Comment la crise du Covid-19 a-t-elle été vécue en interne ?
Erwan Le Tallec (ELT) – Pendant la crise du Covid-19, contrairement à ce que l’on pourrait imaginer, nos recrutements ont été stables et nos projets ne se sont jamais arrêtés. Notre identité s’est renforcée. Nous nous sommes alignés sur des sujets d’organisation de travail, de dynamique collective, de continuité de business. La démocratisation des outils digitaux nous a permis de rester connectés, notamment par le biais de webinaires, rassemblant jusqu’à 800 personnes. Nous sommes entrés dans une nouvelle ère de communication pour maintenir le lien avec les collaborateurs.
Le management s’est aussitôt adapté au travail à distance ?
ELT – Oui, nous avons formé très rapidement nos leaders au management à distance. Car, nous avons vite compris que ce nouveau type de management, bien différent du management en présentiel, allait durer. Si, désormais, le management est hybride, avec deux jours en présentiel et trois jours de télétravail possibles, cette période de crise a créé de nouvelles dynamiques managériales, de travail, de collaboration, que nous continuons de nourrir aujourd’hui. Finalement, la période du Covid-19 a été aussi complexe que bénéfique. Pour mesurer l’efficacité de notre dispositif, enfin, les managers sont notés sur la qualité de leur accompagnement, en plus d’être évalués sur leurs résultats opérationnels. Et cela impacte leur rémunération. Ce système change radicalement la donne !
L’importance de la santé mentale au travail s’est aussi renforcée ?
ELT – Ce sujet était important avant, il est devenu essentiel après. Car la distance complexifie la détection de signaux faibles chez les collaborateurs. Là encore, nous avons formé les managers et les équipes à la prévention des risques psychosociaux. En plus des équipes médicales traditionnelles (médecins, assistantes sociales, psychologues), nous avons une équipe dédiée en permanence à ces sujets de santé et de bien-être au travail. Nous avons déployé la plateforme Moodwork pour autodiagnostiquer son état de santé mentale, accéder au résultat ainsi qu’à des ressources, afin d’augmenter l’épanouissement professionnel. Pour que les collaborateurs se sentent soutenus, il existe également une ligne pour faire remonter anonymement une plainte ou une situation de harcèlement. Connue de tous, elle est puissante pour lutter contre le management toxique, car elle sort du périmètre hiérarchique. Nous avons aussi conscience que les salariés ont une vie personnelle. Nous avons donc mis en place en 2023, trente jours de congés supplémentaires pour un deuil, et dix jours pour les proches aidants.
Autre enjeu majeur : le déficit de femmes dans les filières scientifiques ?

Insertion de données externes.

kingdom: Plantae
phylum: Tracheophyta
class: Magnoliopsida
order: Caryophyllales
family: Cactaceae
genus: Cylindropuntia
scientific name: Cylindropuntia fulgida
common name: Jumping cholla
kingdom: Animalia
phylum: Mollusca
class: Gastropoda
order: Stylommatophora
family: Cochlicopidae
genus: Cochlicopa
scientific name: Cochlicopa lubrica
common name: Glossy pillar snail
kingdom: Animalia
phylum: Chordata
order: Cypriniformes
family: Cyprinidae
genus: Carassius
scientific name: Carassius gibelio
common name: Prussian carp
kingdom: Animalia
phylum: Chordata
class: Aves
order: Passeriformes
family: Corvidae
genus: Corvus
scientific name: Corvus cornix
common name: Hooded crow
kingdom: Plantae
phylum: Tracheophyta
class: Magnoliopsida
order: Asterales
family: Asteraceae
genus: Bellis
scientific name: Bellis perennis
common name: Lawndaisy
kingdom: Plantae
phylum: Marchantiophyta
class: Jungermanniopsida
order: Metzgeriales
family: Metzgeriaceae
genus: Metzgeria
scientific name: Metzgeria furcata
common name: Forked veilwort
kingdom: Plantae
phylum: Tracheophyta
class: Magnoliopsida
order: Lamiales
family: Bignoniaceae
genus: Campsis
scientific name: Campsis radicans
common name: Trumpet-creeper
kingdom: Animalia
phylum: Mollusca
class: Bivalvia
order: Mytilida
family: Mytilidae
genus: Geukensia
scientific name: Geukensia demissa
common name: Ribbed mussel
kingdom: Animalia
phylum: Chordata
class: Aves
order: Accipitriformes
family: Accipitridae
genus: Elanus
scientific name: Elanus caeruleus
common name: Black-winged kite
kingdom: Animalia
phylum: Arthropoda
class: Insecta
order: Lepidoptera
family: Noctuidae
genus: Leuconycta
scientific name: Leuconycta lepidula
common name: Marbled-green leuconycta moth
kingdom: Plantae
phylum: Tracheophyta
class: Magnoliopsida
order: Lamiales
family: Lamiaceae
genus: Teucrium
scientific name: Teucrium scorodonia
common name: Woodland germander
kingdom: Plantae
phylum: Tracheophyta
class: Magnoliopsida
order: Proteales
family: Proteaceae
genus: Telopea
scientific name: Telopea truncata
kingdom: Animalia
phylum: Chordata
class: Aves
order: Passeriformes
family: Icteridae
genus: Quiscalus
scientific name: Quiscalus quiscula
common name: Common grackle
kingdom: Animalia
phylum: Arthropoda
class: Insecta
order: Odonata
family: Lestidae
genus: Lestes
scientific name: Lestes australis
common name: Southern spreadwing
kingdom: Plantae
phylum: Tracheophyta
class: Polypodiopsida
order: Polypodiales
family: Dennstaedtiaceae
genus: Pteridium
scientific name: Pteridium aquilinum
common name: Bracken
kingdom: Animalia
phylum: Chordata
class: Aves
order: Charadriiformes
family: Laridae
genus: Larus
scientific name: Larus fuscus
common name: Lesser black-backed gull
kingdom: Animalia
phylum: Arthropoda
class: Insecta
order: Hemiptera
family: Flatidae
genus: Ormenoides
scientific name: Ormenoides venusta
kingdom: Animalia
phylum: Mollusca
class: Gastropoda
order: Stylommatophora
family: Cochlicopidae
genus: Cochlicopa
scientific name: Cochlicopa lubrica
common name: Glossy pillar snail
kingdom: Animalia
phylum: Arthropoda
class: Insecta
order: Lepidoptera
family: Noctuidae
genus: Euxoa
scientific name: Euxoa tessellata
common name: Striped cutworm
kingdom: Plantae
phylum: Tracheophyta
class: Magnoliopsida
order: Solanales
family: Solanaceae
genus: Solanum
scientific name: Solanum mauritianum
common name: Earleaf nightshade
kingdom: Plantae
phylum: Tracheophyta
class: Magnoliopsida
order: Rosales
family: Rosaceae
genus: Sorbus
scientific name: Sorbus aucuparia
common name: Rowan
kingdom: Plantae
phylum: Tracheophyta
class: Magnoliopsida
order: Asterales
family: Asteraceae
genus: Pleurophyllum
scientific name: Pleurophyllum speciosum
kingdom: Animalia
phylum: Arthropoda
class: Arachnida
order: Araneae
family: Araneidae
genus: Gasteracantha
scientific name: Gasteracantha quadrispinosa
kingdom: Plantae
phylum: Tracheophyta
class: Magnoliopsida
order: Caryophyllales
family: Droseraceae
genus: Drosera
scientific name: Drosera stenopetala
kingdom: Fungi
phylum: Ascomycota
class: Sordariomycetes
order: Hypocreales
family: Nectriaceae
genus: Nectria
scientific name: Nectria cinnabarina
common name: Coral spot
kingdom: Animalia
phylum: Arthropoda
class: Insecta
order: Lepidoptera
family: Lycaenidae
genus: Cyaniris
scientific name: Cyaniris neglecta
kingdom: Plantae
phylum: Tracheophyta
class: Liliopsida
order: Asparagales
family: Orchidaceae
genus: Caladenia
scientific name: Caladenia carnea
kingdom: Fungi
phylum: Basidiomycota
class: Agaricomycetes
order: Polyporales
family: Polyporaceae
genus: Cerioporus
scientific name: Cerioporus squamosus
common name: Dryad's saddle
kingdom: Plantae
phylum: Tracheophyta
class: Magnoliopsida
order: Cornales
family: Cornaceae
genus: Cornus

ELT – En effet, il y a encore du travail ! Depuis 10 ans, nous sommes vigilants lors des recrutements. Nous avons en effet constaté que, s’il ne reste plus que deux hommes et une femme pour un poste, il y a 0 % de chance pour que la femme soit retenue. Un biais négatif s’opère de la part des recruteurs. C’est pourquoi, nous voulons une présence égalitaire autant du côté des candidats finaux que de notre panel de recruteurs. Par la suite, en interne, il faut rester attentifs, car un autre problème se pose : celui du plafond de verre. Nous veillons à ce que nos collaboratrices, dès les premiers niveaux de management, puissent exprimer au plus et au mieux leurs ambitions et leur leadership. L’égalité professionnelle doit devenir un non-sujet. En externe, c’est compliqué car il y a une véritable disparité entre les femmes et les hommes dans les filières scientifiques. Nous collaborons avec des associations pour casser les stéréotypes et montrons que des femmes réussissent dans ces carrières passionnantes et d’avenir. Nous accompagnons financièrement sous forme de bourse une douzaine d’étudiantes de l’université de Rouen. Nous accueillons au sein de nos locaux des élèves d’école primaire pour qu’elles découvrent nos métiers, et pour que des étudiantes leur parlent de leurs études en biologie. Toutes ces initiatives augmentent les chances de pouvoir recruter des femmes en entreprise ensuite…
En parlant d’avenir, l’intelligence artificielle (IA) est-elle déjà en train de tout bouleverser dans votre entreprise ?
ELT – En matière d’IA, nous utilisons déjà des chatbots pour effectuer un premier tri rapide de candidatures volumineuses pour que les équipes se recentrent sur des entretiens qualitatifs. Nous utilisons le métavers pour former des médecins aux opérations chirurgicales. Nous développerons bientôt des traitements personnalisés en fonction de l’ADN. Face aux nombreux défis de santé, nous intégrons des problématiques humaines et sociétales qui vont au-delà de la performance, et essayons de tendre vers l’excellence dans les innovations apportées aux professionnels de santé et aux patients.